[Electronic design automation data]
------------------------------------------------------------------------

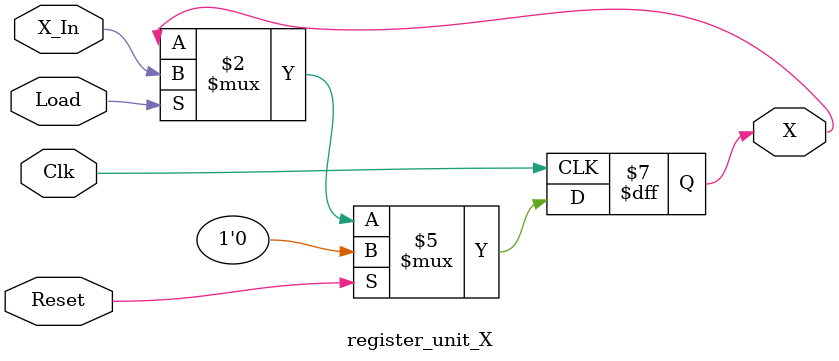
<source format=sv>
module register_unit_X (input  logic        Clk, Reset, Load,
							   input  logic        X_In,
                        output logic        X);
	 
	 always_ff @ (posedge Clk)
    begin
		  if (Reset) begin
				X <= 1'b0;
		  end 
		  else if (Load) begin
		      X <= X_In;
		  end
    end
	 
endmodule

</source>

------------------------------------------------------------------------

▶ [What is needed]: In your answer, print the entries above exactly, with the pictures left out.

▶ [Solution to the problem]:
<source format=sv>
module register_unit_X (input  logic        Clk, Reset, Load,
							   input  logic        X_In,
                        output logic        X);
	 
	 always_ff @ (posedge Clk)
    begin
		  if (Reset) begin
				X <= 1'b0;
		  end 
		  else if (Load) begin
		      X <= X_In;
		  end
    end
	 
endmodule

</source>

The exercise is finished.